* **EXERCISE BRIEF**
Put all the lines below into a numbered list, leaving out any blank lines.

* **SUPPLIED DATA**

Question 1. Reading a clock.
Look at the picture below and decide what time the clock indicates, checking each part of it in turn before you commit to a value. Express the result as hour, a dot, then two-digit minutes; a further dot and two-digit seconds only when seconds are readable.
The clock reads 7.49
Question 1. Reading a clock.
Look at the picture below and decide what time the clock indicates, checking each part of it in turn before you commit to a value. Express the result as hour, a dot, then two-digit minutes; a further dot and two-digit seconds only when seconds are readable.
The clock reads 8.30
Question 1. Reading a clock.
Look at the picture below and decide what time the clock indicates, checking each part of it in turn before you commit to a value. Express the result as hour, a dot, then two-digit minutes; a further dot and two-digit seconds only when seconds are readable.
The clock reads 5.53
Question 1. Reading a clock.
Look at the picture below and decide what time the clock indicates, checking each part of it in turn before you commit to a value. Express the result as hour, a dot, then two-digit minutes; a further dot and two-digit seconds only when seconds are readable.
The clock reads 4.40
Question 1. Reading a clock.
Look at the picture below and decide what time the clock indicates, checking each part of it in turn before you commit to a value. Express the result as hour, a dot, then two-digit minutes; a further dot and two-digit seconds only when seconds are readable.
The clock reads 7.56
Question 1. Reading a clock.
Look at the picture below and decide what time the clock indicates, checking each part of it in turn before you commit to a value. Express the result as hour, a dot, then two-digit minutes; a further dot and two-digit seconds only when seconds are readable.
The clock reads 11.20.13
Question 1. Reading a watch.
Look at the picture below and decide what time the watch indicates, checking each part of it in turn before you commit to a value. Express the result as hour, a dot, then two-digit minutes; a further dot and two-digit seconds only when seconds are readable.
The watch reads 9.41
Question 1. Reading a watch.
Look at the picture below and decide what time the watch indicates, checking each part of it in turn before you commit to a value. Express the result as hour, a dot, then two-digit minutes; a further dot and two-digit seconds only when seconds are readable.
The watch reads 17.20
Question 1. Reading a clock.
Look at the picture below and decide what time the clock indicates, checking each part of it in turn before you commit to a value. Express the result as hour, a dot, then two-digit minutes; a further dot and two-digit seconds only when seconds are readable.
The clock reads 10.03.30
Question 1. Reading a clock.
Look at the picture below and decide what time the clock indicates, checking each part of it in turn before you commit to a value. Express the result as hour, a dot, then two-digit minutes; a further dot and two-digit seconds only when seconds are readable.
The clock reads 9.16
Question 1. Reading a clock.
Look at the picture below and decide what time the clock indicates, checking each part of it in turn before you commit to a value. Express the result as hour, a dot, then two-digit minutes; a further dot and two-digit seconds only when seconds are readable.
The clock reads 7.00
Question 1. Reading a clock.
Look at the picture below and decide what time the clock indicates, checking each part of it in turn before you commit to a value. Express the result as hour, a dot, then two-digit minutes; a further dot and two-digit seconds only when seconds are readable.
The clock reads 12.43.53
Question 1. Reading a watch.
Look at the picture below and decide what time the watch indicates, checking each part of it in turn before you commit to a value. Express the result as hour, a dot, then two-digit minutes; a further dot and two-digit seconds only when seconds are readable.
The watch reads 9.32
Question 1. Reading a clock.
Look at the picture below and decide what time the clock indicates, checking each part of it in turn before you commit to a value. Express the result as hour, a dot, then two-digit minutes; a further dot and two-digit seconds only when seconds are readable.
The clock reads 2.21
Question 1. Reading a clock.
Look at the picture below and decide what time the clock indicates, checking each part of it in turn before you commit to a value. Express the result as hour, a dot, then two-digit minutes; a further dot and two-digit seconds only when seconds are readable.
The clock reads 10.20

* **CORRECT OUTPUT**
1. Question 1. Reading a clock.
2. Look at the picture below and decide what time the clock indicates, checking each part of it in turn before you commit to a value. Express the result as hour, a dot, then two-digit minutes; a further dot and two-digit seconds only when seconds are readable.
3. The clock reads 7.49
4. Question 1. Reading a clock.
5. Look at the picture below and decide what time the clock indicates, checking each part of it in turn before you commit to a value. Express the result as hour, a dot, then two-digit minutes; a further dot and two-digit seconds only when seconds are readable.
6. The clock reads 8.30
7. Question 1. Reading a clock.
8. Look at the picture below and decide what time the clock indicates, checking each part of it in turn before you commit to a value. Express the result as hour, a dot, then two-digit minutes; a further dot and two-digit seconds only when seconds are readable.
9. The clock reads 5.53
10. Question 1. Reading a clock.
11. Look at the picture below and decide what time the clock indicates, checking each part of it in turn before you commit to a value. Express the result as hour, a dot, then two-digit minutes; a further dot and two-digit seconds only when seconds are readable.
12. The clock reads 4.40
13. Question 1. Reading a clock.
14. Look at the picture below and decide what time the clock indicates, checking each part of it in turn before you commit to a value. Express the result as hour, a dot, then two-digit minutes; a further dot and two-digit seconds only when seconds are readable.
15. The clock reads 7.56
16. Question 1. Reading a clock.
17. Look at the picture below and decide what time the clock indicates, checking each part of it in turn before you commit to a value. Express the result as hour, a dot, then two-digit minutes; a further dot and two-digit seconds only when seconds are readable.
18. The clock reads 11.20.13
19. Question 1. Reading a watch.
20. Look at the picture below and decide what time the watch indicates, checking each part of it in turn before you commit to a value. Express the result as hour, a dot, then two-digit minutes; a further dot and two-digit seconds only when seconds are readable.
21. The watch reads 9.41
22. Question 1. Reading a watch.
23. Look at the picture below and decide what time the watch indicates, checking each part of it in turn before you commit to a value. Express the result as hour, a dot, then two-digit minutes; a further dot and two-digit seconds only when seconds are readable.
24. The watch reads 17.20
25. Question 1. Reading a clock.
26. Look at the picture below and decide what time the clock indicates, checking each part of it in turn before you commit to a value. Express the result as hour, a dot, then two-digit minutes; a further dot and two-digit seconds only when seconds are readable.
27. The clock reads 10.03.30
28. Question 1. Reading a clock.
29. Look at the picture below and decide what time the clock indicates, checking each part of it in turn before you commit to a value. Express the result as hour, a dot, then two-digit minutes; a further dot and two-digit seconds only when seconds are readable.
30. The clock reads 9.16
31. Question 1. Reading a clock.
32. Look at the picture below and decide what time the clock indicates, checking each part of it in turn before you commit to a value. Express the result as hour, a dot, then two-digit minutes; a further dot and two-digit seconds only when seconds are readable.
33. The clock reads 7.00
34. Question 1. Reading a clock.
35. Look at the picture below and decide what time the clock indicates, checking each part of it in turn before you commit to a value. Express the result as hour, a dot, then two-digit minutes; a further dot and two-digit seconds only when seconds are readable.
36. The clock reads 12.43.53
37. Question 1. Reading a watch.
38. Look at the picture below and decide what time the watch indicates, checking each part of it in turn before you commit to a value. Express the result as hour, a dot, then two-digit minutes; a further dot and two-digit seconds only when seconds are readable.
39. The watch reads 9.32
40. Question 1. Reading a clock.
41. Look at the picture below and decide what time the clock indicates, checking each part of it in turn before you commit to a value. Express the result as hour, a dot, then two-digit minutes; a further dot and two-digit seconds only when seconds are readable.
42. The clock reads 2.21
43. Question 1. Reading a clock.
44. Look at the picture below and decide what time the clock indicates, checking each part of it in turn before you commit to a value. Express the result as hour, a dot, then two-digit minutes; a further dot and two-digit seconds only when seconds are readable.
45. The clock reads 10.20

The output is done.